Смородинов в ответ расхохотался:
– Ну неужели вы считаете, что Ахмет‑бей был такой, простите, дурак? И его предки тоже? Конечно нет, сокровищница не просто была скрыта в толще скал, она была спрятана в самом недоступном месте самой недоступной скалы! Что это за скала, мы с Гусевым отгадали – Чертово Зеркало, или Шайтан-Кюзгусси. И самое ее неприступное место – это как раз со стороны моря. Там есть небольшой пятачок, подошва скалы, вот тут, где мы устроим привал. Везде вокруг – отвесные горы. Скала там расположена под отрицательным углом и вся покрыта острыми выступами и глубокими расщелинами. А старая дорога со стороны Кара-Дага сейчас завалена валунами, да и более того, она упирается в пологую скалу. Правда, с этой стороны могут быть фальшивые ходы, ловушки и ответвления, чтобы запутать и погубить слишком любопытных охотников за сокровищами. Нет, господа, вход находится где-то здесь, – Смородинов указал на крест, нарисованный на правом склоне скалы. – Но нам с Афанасием найти его не удалось. Теперь, когда у Ивана есть карта, он найдет лаз, и там мы с ним и встретимся!
– Я, пожалуй, пойду в свое купе, – неожиданно спокойно прервал возбужденного профессора Родин, – нужно еще о многом подумать. – И, пожав всем руки, он вышел из купе Торопкова. Вслед за ним последовал и немного обиженный Смородинов.
Весь день Родин из своего купе почти не выходил, даже обед и ужин попросил подать в купе.

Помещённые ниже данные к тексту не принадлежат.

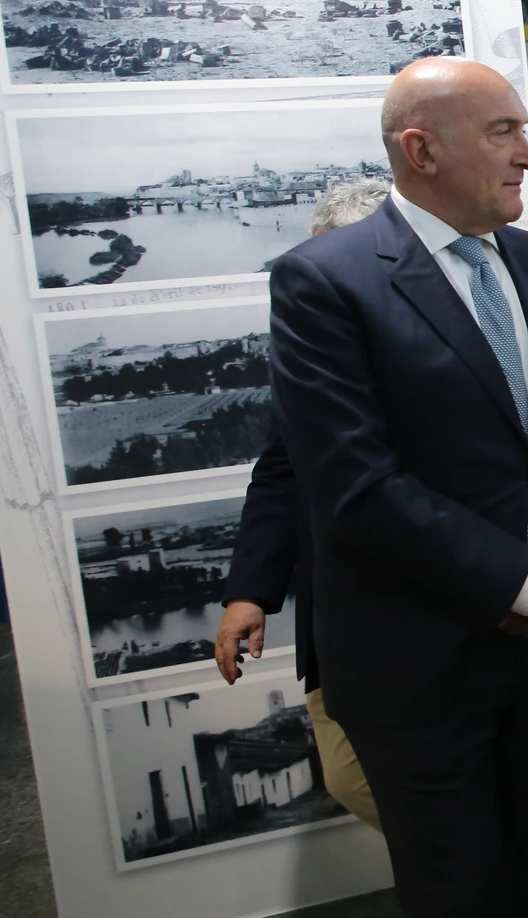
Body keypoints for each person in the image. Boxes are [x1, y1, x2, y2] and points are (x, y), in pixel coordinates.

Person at [266, 57, 528, 917]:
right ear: (421, 150)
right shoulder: (324, 282)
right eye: (504, 132)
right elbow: (356, 483)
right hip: (419, 661)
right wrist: (525, 581)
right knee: (457, 893)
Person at [214, 177, 391, 832]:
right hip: (338, 614)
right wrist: (251, 590)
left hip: (438, 612)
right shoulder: (308, 354)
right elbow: (280, 468)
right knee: (353, 777)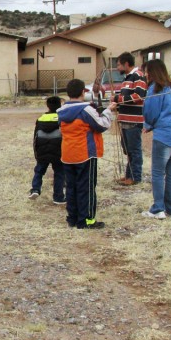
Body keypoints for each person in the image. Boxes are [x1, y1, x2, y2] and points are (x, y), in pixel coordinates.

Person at [58, 79, 116, 229]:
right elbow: (101, 125)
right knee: (87, 188)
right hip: (85, 154)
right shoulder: (86, 110)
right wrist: (109, 111)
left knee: (71, 188)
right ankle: (87, 220)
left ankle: (73, 218)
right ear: (83, 92)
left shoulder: (61, 111)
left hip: (67, 154)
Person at [141, 59, 171, 219]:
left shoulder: (156, 89)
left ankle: (158, 209)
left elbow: (151, 112)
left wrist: (148, 124)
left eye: (147, 71)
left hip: (165, 135)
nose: (146, 74)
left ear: (152, 72)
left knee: (157, 172)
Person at [111, 52, 148, 185]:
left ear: (127, 64)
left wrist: (118, 99)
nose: (118, 68)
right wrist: (117, 103)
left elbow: (139, 96)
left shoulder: (138, 76)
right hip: (125, 119)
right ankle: (128, 175)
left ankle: (135, 177)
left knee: (134, 150)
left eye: (119, 65)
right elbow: (124, 98)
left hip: (134, 121)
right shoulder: (127, 78)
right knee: (128, 150)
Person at [29, 96, 66, 204]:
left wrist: (36, 154)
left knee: (39, 170)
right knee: (59, 173)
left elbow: (35, 137)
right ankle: (58, 197)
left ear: (47, 106)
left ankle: (35, 189)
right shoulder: (62, 118)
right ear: (60, 105)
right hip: (58, 151)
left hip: (42, 150)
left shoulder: (40, 119)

Часа в четыре к нему заглянул Торопков, справился, все ли в порядке и здоров ли Георгий Иванович, и, получив утвердительный ответ, удалился, не задавая более никаких вопросов.
Не выходил из своего купе и профессор Смородинов. Он вечером даже не впустил проводника и сам расстелил постель. Однако если бы кому-то удалось подглядеть, что он там делает, то наблюдатель очень бы удивился. Старик вытащил из большого чемодана с альпинистским снаряжением бухты репшнуров и тросов и долго их осматривал, растягивая, словно бы пытаясь разорвать. Это бы никого не смутило, но затем Смородинов вдруг поднялся и, не выпуская из рук троса, несколько раз махнул рукой наотмашь, странно подворачивая кисть. Потом он швырнул веревки в чемодан, обхватил лицо руками и долго так сидел, покачиваясь. Со стороны можно было подумать, что он плачет, но, скорее всего, это было не так – когда он поднялся, глаза его были совсем сухие. Да, странный был профессор, не зря про него так говорили.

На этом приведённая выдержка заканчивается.